# Phil Duclos' 6-cycle engine articles



## devijvers (Nov 14, 2012)

Are Phil Duclos' 6-cycle engine articles re-printed in the "The Shop Wisdom of Philip Duclos" book? I'm talking about this engine.


----------



## Herbiev (Nov 14, 2012)

Hi Devijvers. It's great to see another model engine enthusiast but please post an introduction telling us a bit about yourself in the welcome section. Our members are more likely to reply if we know a bit about you


----------



## techonehundred (Nov 14, 2012)

devijvers said:


> Are Phil Duclos' 6-cycle engine articles re-printed in the "The Shop Wisdom of Philip Duclos" book? I'm talking about this engine.

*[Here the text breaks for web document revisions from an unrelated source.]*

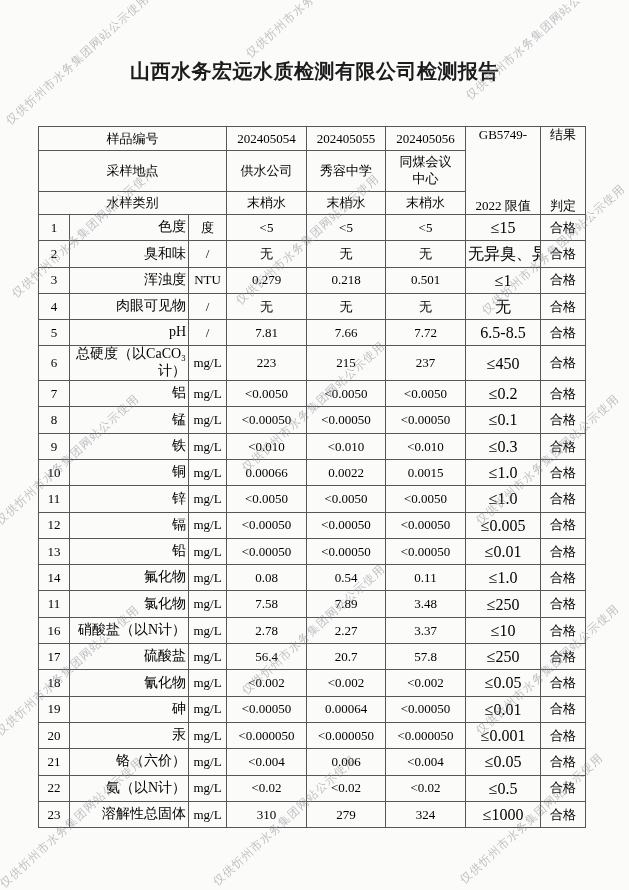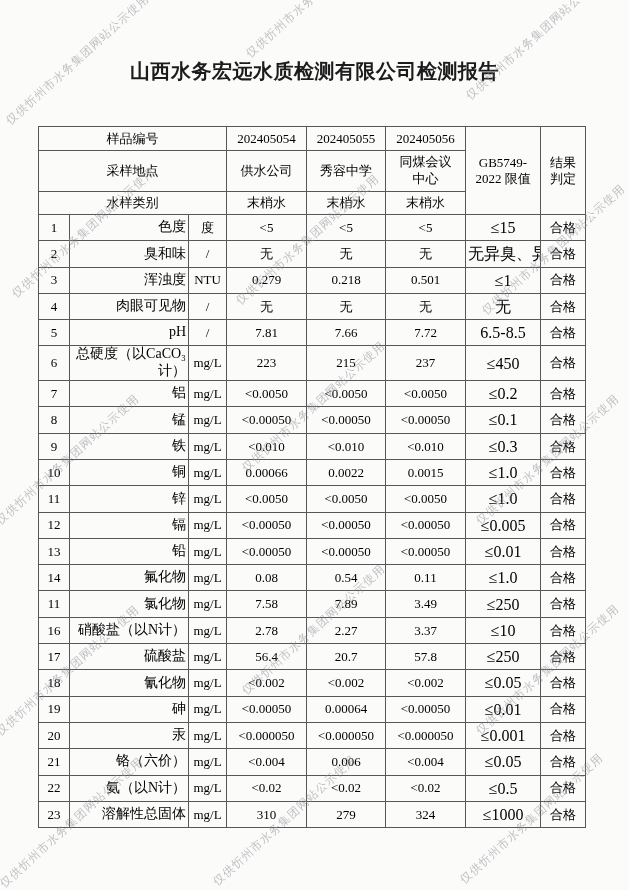--- a/index.html
+++ b/index.html
@@ -79,21 +79,21 @@
   .report-table tbody td { height: 25.3px; }
   .report-table td.param {
     text-align: right;
     padding-left: 6px;
     font-size: 14px;
   }
   .report-table td.limit { font-size: 16px; white-space: nowrap; text-align: center; }
   .report-table td.stack { padding: 0; }
   .stack-inner {
     display: flex; flex-direction: column;
-    justify-content: center;
+    justify-content: space-between;
     height: 100%;
   }
   td.wrap { padding: 0 8px; line-height: 1.3; }
 </style>
 </head>
 <body>
 
 <div class="page">
 
   <div class="watermark-layer">
@@ -300,21 +300,21 @@
     <td>0.11</td>
     <td class="limit">≤1.0</td>
     <td>合格</td>
   </tr>
         <tr>
     <td>11</td>
     <td class="param">氯化物</td>
     <td>mg/L</td>
     <td>7.58</td>
     <td>7.89</td>
-    <td>3.49</td>
+    <td>3.48</td>
     <td class="limit">≤250</td>
     <td>合格</td>
   </tr>
         <tr>
     <td>16</td>
     <td class="param">硝酸盐（以N计）</td>
     <td>mg/L</td>
     <td>2.78</td>
     <td>2.27</td>
     <td>3.37</td>

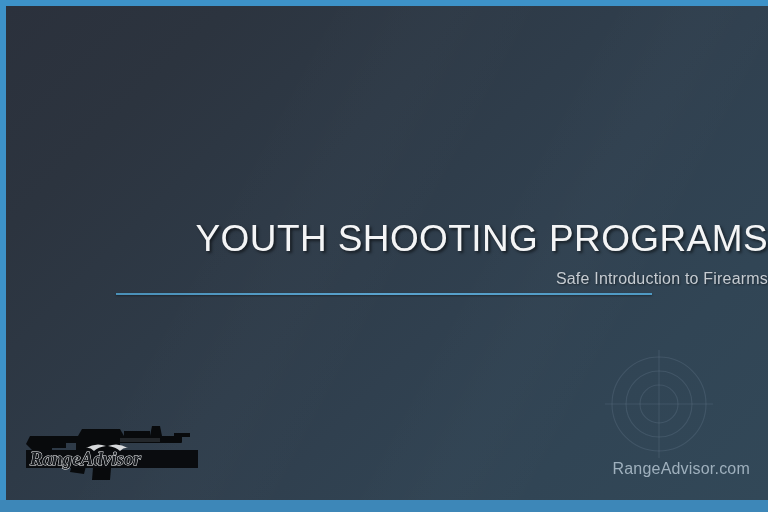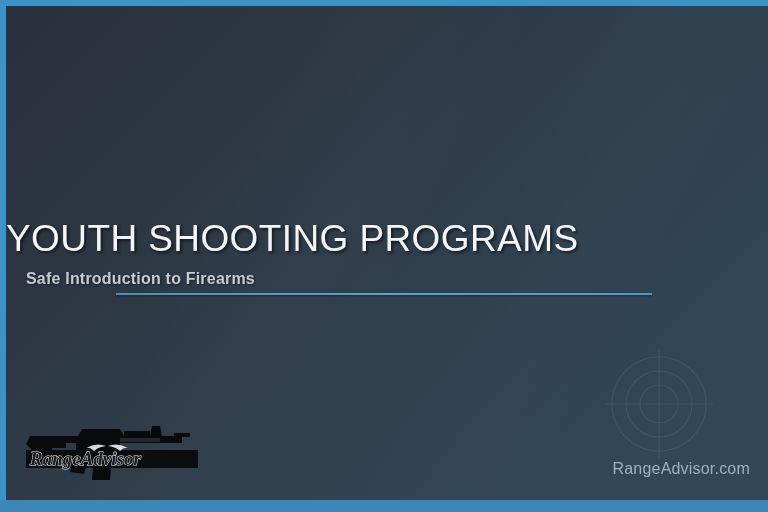--- a/index.html
+++ b/index.html
@@ -85,35 +85,35 @@
     height: 108px;
     opacity: 0.9;
   }
 
   
   .title-block {
     position: absolute;
     left: 0;
     top: 214px;
     width: 762px;
-    text-align: left;
+    text-align: right;
   }
   .slide-title {
     font-size: 37px;
     font-weight: 400;
     letter-spacing: 0.4px;
     color: #f4f5f6;
     text-shadow: 2px 2px 3px rgba(0,0,0,0.55);
     line-height: 1.05;
     white-space: nowrap;
   }
   .slide-subtitle {
     margin-top: 11px;
     font-size: 16px;
-    font-weight: 700;
+    font-weight: 400;
     color: #c6ccd2;
     text-shadow: 1px 1px 2px rgba(0,0,0,0.45);
     letter-spacing: 0.2px;
     margin-left: 20px;
   }
   .divider {
     position: absolute;
     left: 110px;
     top: 287px;
     width: 536px;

Yes, the full build for this engine is in the book. Thm:


----------



## devijvers (Nov 15, 2012)

Herbiev said:


> Hi Devijvers. It's great to see another model engine enthusiast but please post an introduction telling us a bit about yourself in the welcome section. Our members are more likely to reply if we know a bit about you



Thanks for pointing this out, I've updated my profile


----------



## devijvers (Nov 15, 2012)

techonehundred said:


> Yes, the full build for this engine is in the book. Thm:



Thanks!


----------